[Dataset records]
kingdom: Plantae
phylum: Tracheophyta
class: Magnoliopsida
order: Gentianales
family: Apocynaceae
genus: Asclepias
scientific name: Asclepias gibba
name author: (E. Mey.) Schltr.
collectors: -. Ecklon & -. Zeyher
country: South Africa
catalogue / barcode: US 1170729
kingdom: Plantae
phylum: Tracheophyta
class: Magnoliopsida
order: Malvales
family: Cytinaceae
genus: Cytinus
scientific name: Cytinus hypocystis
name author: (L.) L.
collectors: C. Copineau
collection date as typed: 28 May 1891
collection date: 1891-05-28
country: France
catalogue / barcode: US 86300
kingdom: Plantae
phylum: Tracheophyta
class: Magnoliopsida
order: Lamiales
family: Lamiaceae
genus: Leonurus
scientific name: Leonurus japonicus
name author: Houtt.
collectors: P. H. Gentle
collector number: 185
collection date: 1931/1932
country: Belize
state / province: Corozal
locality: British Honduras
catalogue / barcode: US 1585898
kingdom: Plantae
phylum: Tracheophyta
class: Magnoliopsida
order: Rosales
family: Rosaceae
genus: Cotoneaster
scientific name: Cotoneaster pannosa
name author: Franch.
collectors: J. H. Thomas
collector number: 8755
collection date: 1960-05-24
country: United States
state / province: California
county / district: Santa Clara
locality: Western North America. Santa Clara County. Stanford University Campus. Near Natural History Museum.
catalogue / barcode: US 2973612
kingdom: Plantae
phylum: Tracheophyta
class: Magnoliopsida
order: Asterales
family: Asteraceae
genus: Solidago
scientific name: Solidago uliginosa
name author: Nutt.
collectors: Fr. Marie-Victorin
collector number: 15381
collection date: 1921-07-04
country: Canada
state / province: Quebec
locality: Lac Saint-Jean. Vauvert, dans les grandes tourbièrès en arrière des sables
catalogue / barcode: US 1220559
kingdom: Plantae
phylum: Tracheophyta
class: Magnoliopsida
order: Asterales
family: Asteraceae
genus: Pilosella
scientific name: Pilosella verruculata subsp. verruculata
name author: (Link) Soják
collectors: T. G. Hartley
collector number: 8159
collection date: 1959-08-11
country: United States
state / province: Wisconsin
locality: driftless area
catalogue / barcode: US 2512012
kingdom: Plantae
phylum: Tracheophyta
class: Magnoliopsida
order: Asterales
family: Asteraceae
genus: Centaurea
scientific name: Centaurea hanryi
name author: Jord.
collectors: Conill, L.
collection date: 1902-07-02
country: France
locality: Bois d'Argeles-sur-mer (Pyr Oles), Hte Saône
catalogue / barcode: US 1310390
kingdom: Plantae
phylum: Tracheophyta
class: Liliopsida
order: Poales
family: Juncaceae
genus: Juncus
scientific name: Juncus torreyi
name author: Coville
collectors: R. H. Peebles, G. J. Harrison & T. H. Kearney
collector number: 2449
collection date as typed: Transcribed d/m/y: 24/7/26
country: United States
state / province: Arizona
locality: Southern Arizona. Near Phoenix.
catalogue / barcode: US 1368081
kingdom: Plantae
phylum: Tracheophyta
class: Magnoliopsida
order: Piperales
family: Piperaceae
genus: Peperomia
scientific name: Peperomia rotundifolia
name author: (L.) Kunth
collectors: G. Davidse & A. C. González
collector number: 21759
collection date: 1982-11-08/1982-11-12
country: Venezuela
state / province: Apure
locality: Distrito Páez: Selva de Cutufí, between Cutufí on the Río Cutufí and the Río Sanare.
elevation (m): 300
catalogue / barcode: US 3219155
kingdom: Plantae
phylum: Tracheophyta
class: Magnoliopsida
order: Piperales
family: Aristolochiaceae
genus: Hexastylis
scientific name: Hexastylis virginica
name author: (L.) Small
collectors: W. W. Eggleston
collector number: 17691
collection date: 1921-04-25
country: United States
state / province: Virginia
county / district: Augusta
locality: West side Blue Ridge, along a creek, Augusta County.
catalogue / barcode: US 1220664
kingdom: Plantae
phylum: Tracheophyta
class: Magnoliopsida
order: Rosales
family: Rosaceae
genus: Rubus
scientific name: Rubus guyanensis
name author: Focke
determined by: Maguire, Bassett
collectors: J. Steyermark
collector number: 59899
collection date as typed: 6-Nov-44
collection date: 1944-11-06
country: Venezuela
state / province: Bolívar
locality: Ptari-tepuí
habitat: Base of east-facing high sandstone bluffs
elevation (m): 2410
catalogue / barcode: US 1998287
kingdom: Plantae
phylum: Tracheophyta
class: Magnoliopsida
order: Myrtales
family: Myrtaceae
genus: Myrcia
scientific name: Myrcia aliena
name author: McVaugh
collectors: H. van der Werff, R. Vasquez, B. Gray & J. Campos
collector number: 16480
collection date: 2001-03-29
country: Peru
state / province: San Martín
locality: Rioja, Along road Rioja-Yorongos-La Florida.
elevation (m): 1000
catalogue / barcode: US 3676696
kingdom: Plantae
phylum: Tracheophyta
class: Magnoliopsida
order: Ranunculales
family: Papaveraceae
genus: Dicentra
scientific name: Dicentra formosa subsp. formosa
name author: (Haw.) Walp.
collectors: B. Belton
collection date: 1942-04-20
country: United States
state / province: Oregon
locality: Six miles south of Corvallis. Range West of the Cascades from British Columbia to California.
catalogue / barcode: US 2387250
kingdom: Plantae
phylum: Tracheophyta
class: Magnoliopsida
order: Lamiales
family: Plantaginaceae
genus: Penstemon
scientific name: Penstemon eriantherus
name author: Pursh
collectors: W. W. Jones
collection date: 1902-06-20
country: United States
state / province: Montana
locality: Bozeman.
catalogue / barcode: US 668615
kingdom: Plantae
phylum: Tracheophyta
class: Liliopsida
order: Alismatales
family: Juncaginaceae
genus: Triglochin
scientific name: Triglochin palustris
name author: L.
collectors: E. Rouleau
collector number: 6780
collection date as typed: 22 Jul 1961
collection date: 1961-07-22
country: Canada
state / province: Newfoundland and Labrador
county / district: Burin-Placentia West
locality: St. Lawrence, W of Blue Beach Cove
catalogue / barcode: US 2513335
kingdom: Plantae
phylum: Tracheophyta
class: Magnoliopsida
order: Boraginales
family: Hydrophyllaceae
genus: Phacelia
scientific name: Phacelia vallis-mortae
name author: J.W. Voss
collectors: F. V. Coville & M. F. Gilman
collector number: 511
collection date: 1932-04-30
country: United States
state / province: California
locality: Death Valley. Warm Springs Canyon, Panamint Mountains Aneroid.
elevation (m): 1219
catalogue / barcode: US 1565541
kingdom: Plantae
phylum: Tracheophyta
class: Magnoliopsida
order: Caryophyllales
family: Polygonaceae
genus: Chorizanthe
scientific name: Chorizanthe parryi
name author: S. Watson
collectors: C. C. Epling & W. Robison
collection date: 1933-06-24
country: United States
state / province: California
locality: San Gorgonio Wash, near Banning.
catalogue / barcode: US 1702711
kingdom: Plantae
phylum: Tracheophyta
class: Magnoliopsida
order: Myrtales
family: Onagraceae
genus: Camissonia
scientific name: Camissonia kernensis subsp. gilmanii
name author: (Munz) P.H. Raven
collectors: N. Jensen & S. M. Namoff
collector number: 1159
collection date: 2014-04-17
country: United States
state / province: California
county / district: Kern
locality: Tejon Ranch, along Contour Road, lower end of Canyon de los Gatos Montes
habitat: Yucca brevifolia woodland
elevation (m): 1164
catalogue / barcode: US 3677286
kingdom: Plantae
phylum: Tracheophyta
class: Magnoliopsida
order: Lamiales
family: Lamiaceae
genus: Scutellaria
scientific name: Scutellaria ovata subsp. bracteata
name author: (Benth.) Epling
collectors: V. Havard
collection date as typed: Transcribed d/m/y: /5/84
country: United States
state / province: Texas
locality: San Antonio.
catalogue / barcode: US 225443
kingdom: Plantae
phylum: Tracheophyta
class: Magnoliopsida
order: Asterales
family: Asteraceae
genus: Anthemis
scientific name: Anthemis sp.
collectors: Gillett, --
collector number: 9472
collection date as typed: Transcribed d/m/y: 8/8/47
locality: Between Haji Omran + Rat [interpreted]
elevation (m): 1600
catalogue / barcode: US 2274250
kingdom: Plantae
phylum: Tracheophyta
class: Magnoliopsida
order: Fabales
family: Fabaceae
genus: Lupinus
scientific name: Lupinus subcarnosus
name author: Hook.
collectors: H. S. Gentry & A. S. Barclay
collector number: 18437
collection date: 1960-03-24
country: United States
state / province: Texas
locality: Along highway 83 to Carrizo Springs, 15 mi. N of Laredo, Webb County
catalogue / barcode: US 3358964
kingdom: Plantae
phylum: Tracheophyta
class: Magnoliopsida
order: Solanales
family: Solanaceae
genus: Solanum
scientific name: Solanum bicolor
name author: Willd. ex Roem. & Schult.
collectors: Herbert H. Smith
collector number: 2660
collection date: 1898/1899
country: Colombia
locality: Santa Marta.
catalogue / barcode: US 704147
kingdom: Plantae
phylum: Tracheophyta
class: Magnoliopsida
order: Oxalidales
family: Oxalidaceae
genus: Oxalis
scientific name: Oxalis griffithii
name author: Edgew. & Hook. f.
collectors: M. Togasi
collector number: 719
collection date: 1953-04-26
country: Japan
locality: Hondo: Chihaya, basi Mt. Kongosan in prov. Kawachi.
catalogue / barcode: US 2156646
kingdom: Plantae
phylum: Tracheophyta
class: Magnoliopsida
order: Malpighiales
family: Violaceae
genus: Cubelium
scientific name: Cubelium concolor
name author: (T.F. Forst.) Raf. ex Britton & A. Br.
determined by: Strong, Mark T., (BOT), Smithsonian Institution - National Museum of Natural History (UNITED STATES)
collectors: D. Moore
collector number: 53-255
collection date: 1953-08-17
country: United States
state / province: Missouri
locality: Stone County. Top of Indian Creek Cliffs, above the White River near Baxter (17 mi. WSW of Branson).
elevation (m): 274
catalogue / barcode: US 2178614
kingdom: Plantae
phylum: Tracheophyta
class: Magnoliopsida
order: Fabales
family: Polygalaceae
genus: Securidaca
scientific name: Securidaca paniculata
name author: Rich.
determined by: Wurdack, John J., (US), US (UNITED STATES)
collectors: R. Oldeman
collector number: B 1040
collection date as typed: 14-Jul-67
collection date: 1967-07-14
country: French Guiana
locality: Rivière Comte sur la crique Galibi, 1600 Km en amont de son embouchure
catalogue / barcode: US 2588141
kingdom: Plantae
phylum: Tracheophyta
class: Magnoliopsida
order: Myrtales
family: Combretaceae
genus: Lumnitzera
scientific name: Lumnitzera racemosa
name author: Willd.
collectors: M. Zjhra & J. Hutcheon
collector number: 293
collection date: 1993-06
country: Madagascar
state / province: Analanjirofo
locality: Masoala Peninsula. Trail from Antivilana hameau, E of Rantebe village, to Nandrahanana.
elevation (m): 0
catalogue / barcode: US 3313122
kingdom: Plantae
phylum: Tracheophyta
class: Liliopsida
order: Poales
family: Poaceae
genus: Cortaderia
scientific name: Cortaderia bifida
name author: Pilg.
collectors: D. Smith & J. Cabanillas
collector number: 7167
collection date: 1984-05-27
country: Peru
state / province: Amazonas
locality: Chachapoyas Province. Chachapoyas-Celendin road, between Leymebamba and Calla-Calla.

● **Your objective**: Copy out, unchanged, every line of the material from the line containing "scientific name: Pilosella" down to the line containing "collection date: 1921-04-25", including both of those lines.

● **Solution to this exercise**:
scientific name: Pilosella verruculata subsp. verruculata
name author: (Link) Soják
collectors: T. G. Hartley
collector number: 8159
collection date: 1959-08-11
country: United States
state / province: Wisconsin
locality: driftless area
catalogue / barcode: US 2512012
kingdom: Plantae
phylum: Tracheophyta
class: Magnoliopsida
order: Asterales
family: Asteraceae
genus: Centaurea
scientific name: Centaurea hanryi
name author: Jord.
collectors: Conill, L.
collection date: 1902-07-02
country: France
locality: Bois d'Argeles-sur-mer (Pyr Oles), Hte Saône
catalogue / barcode: US 1310390
kingdom: Plantae
phylum: Tracheophyta
class: Liliopsida
order: Poales
family: Juncaceae
genus: Juncus
scientific name: Juncus torreyi
name author: Coville
collectors: R. H. Peebles, G. J. Harrison & T. H. Kearney
collector number: 2449
collection date as typed: Transcribed d/m/y: 24/7/26
country: United States
state / province: Arizona
locality: Southern Arizona. Near Phoenix.
catalogue / barcode: US 1368081
kingdom: Plantae
phylum: Tracheophyta
class: Magnoliopsida
order: Piperales
family: Piperaceae
genus: Peperomia
scientific name: Peperomia rotundifolia
name author: (L.) Kunth
collectors: G. Davidse & A. C. González
collector number: 21759
collection date: 1982-11-08/1982-11-12
country: Venezuela
state / province: Apure
locality: Distrito Páez: Selva de Cutufí, between Cutufí on the Río Cutufí and the Río Sanare.
elevation (m): 300
catalogue / barcode: US 3219155
kingdom: Plantae
phylum: Tracheophyta
class: Magnoliopsida
order: Piperales
family: Aristolochiaceae
genus: Hexastylis
scientific name: Hexastylis virginica
name author: (L.) Small
collectors: W. W. Eggleston
collector number: 17691
collection date: 1921-04-25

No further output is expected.